HLD & LLD — Notification Service and Employee Management Schema
Notification service — high-level requirements
- Deliver notifications to users with reasonable latency
- Support fan-out to many subscribers
- Provide persistence for at-least-once and optionally exactly-once delivery
- Handle ordering where required and support retries/deduplication
- Scalable: horizontally partition topics and consumers
Suggested components and patterns:
- API Gateway / Ingress -> Authentication & rate limiting
- Producer clients push messages to a message broker (e.g., Kafka, Pulsar)
- Brokers partition topics for scale.

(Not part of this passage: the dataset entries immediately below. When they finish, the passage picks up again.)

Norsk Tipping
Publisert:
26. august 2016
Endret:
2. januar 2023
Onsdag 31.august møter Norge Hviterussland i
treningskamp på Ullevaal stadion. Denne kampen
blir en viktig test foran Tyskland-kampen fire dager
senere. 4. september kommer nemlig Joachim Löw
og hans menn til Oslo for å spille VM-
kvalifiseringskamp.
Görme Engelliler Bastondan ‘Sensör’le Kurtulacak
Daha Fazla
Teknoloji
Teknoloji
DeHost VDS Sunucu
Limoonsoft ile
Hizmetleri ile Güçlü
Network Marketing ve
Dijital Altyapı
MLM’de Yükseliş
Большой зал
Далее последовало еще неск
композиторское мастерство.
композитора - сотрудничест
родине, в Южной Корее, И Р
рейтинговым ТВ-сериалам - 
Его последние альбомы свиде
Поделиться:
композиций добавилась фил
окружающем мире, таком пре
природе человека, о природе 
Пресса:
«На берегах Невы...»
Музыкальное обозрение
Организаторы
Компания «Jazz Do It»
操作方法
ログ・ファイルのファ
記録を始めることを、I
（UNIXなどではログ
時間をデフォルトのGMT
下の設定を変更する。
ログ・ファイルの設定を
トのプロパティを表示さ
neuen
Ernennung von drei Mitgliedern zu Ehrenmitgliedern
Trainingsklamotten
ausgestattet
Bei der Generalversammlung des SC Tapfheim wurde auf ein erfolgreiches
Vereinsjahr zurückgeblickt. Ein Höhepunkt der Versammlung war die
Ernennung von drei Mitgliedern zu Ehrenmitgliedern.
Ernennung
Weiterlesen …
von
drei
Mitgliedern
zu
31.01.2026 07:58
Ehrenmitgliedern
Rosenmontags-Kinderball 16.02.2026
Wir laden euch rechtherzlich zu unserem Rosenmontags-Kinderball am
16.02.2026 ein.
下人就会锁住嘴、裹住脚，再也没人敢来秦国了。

Use partition key (userId or topic) to achieve ordering per key.
- Consumer groups for processing; maintain offsets for consumer progress.
- Durable storage: brokers persist messages; also use a secondary persistent store (e.g., DB or object store) for long-term archival if needed.
- Delivery guarantees: implement deduplication tokens, idempotent consumers, and retry/backoff policies.
- Fan-out: for large fan-out operations, use async worker pool or specialized push services to handle per-device deliveries.
- Monitoring & fault tolerance: health checks, auto-rebalance for broker failures, and circuit breakers for downstream systems.
Important considerations to call out in interview:
- How you will partition topics for scale and preserve ordering
- What happens when a consumer is slow or down (backpressure, retention, dead-letter queues)
- How to ensure durability and recover from broker failures (replication, ISR, leader election)
- Cost vs latency trade-offs (in-memory caches for hot notifications)
Employee management — LLD / DB schema (example)
Key entities:
- Employee (employee_id PK, first_name, last_name, email UNIQUE, phone, hire_date, manager_id FK -> Employee)
- Department (department_id PK, name, manager_id FK -> Employee)
- Role (role_id PK, title, permissions)
- EmployeeRole (emp_role_id PK, employee_id FK, role_id FK, start_date, end_date)
- EmploymentHistory (history_id PK, employee_id FK, from_date, to_date, title, department_id)
Notes:
- Use foreign keys for referential integrity. For large orgs, consider soft deletes and historical tables for audit.
- Index fields used frequently in queries (email, manager_id, department_id).
- If multi-tenancy or many employees, shard or partition large tables by company_id or region.
Sample query scenarios to mention:
- List direct reports for a manager
- Find current role and department for an employee
- Audit changes over time (use EmploymentHistory or CDC pipeline)
Key learnings (from the candidate)
- Don’t skip dynamic programming — problems like Delete and Earn are classic DP transformations.
- LLD interviews expect practical schema modeling, not just design patterns. Be ready to sketch tables, constraints, and common queries.
- Keep reasoning out loud. Interviewers want to hear trade-offs and thought process — avoid rejecting yourself prematurely.
Practical interview tips
- Clarify requirements and constraints up front (scale, consistency, latency, failure modes).
- For algorithm questions: state brute-force, optimize step-by-step, and analyze complexity.
- For DP problems: show how to convert the problem to a standard DP pattern (e.g., knapsack, robber, LIS).
- For design rounds: propose a simple design first, then iterate to add scaling, fault tolerance, and security.
- Communicate: narrate your assumptions, ask for feedback, and validate edge cases with small examples.
Quick prep checklist
- Brush up on DP patterns and common transformations
- Practice hashmap and two-pointer patterns (handling duplicates)
- Read system design basics: message brokers, load balancing, caching, replication
- Practice LLD: schema design, relationships, indexing, and typical queries
- Do mock interviews and practice thinking out loud
Resources
- LeetCode (Two Sum variants, Delete and Earn)
- System Design Primer (GitHub)
- Grokking the System Design Interview
- Distributed messaging docs: Kafka/Pulsar fundamentals
Good luck — focus on patterns, explain trade-offs, and practice communicating clearly. This candidate’s path shows that with ~1 year of experience and solid preparation you can navigate OA → DSA → HLD/LLD rounds successfully.